_PASSAGE SHOWN:_
----------------------------------------
Cereal Chem 56:310 - 313. | VIEW
ARTICLE
Grain Sorghum Condensed Tannins. I. Isolation, Estimation, and Selective Adsorption by Starch.
A. B. Davis and R. C. Hoseney. Copyright 1979 by the American Association of Cereal Chemists, Inc.
The biologically active condensed tannins and other polyphenolics were extracted from bird-resistant grain sorghum and methyl alcohol after preextraction of the whole grain with water-saturated butanol. The condensed tannins were separated from other polyphenolics with Sephadex LH-20; the polyphenolics were eluted with 95% ethyl alcohol and then the condensed tannins were eluted with 50% acetone. A nonbird- resistant sample gave no condensed tannins by the above procedure. The phadebas alpha-amylase procedure used in conjunction with procine pancreatic alpha-amylase provided a simple, rapid, and reliable method for determinging the biologically active condensed tannins in both ground grain samples and extracted materials. The three varieties of bird-resistant grain sorghum differed little in terms of inhibition per unit weight of isolated condensed tannins. Condensed tannins isolated from three varieties of bird-resistant grain sorghum were absorbed by starch. The amount of tannins bound by starch varied both with the source of tannins and with the starch species. Data suggested the presence of at least two fractions in condensed tannins of grain sorghum; an alpha-amylase inhibiting fraction, which was absorbed on starch, and an inhibiting fraction, which was not absorbed on starch.
----------------------------------------
_RECORDS SUPPLIED:_
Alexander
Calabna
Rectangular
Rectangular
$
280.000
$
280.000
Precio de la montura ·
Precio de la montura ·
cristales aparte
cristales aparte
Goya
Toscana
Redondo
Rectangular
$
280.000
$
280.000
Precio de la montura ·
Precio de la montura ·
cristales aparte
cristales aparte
----------------------------------------
_WHAT THIS EXERCISE ASKS:_
1. Duplicate the sorghum tannin abstract from "Cereal Chem 56:310" up to and including "Cereal Chemists, Inc.".
2. In the sorghum tannin abstract, rewrite the paragraph that begins "The biologically active condensed tannins" as a short list that keeps its main facts.

_REPLIES:_
1.
Cereal Chem 56:310 - 313. | VIEW
ARTICLE
Grain Sorghum Condensed Tannins. I. Isolation, Estimation, and Selective Adsorption by Starch.
A. B. Davis and R. C. Hoseney. Copyright 1979 by the American Association of Cereal Chemists, Inc.

2.
- Condensed tannins and other polyphenolics were extracted from bird-resistant grain sorghum after the whole grain was first extracted with water-saturated butanol.
- Sephadex LH-20 separated the two: 95% ethyl alcohol eluted the polyphenolics, then 50% acetone eluted the condensed tannins.
- A sample that was not bird-resistant yielded no condensed tannins.
- The phadebas alpha-amylase procedure with pancreatic alpha-amylase gave a simple, rapid, reliable way to measure active condensed tannins in ground grain and extracts.
- The three bird-resistant varieties differed little in inhibition per unit weight of isolated tannins.
- Starch took up the tannins, and the amount bound varied with the tannin source and the starch species.
- The data suggested at least two fractions: an alpha-amylase inhibiting fraction taken up by starch and an inhibiting fraction that was not.